# REQUIRED ACTION
Reproduce every line of text in the data below unchanged and in order, leaving out the pictures.

EXTRACTED RECORDS Block Start

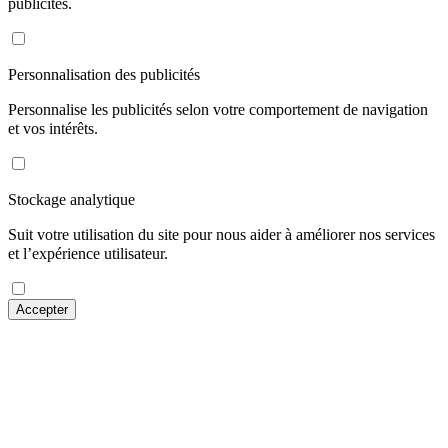
publicités.
Personnalisation des publicités
Personnalise les publicités selon votre comportement de navigation
et vos intérêts.
Stockage analytique
Suit votre utilisation du site pour nous aider à améliorer nos services
et l’expérience utilisateur.
Accepter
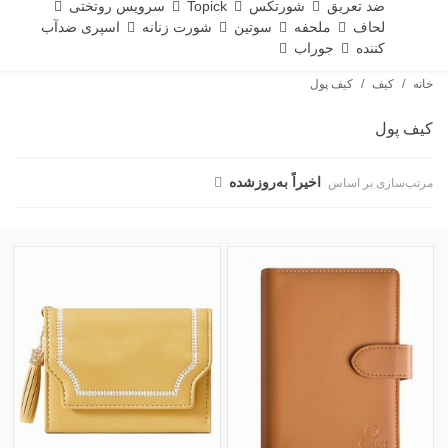
ضد تعریق
شورتکس
Topick
سرویس روتختی
لحاف
ملحفه
سوتین
شورت زنانه
اسپری ضدآب
کننده
جوراب
خانه
/
کیف
/
کیف پول
کیف پول
اخیراً به‌روز‌شده
مرتب‌سازی بر اساس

EXTRACTED RECORDS Block End

# ANSWER BOX
publicités.
Personnalisation des publicités
Personnalise les publicités selon votre comportement de navigation
et vos intérêts.
Stockage analytique
Suit votre utilisation du site pour nous aider à améliorer nos services
et l’expérience utilisateur.
Accepter
ضد تعریق
شورتکس
Topick
سرویس روتختی
لحاف
ملحفه
سوتین
شورت زنانه
اسپری ضدآب
کننده
جوراب
خانه
/
کیف
/
کیف پول
کیف پول
اخیراً به‌روز‌شده
مرتب‌سازی بر اساس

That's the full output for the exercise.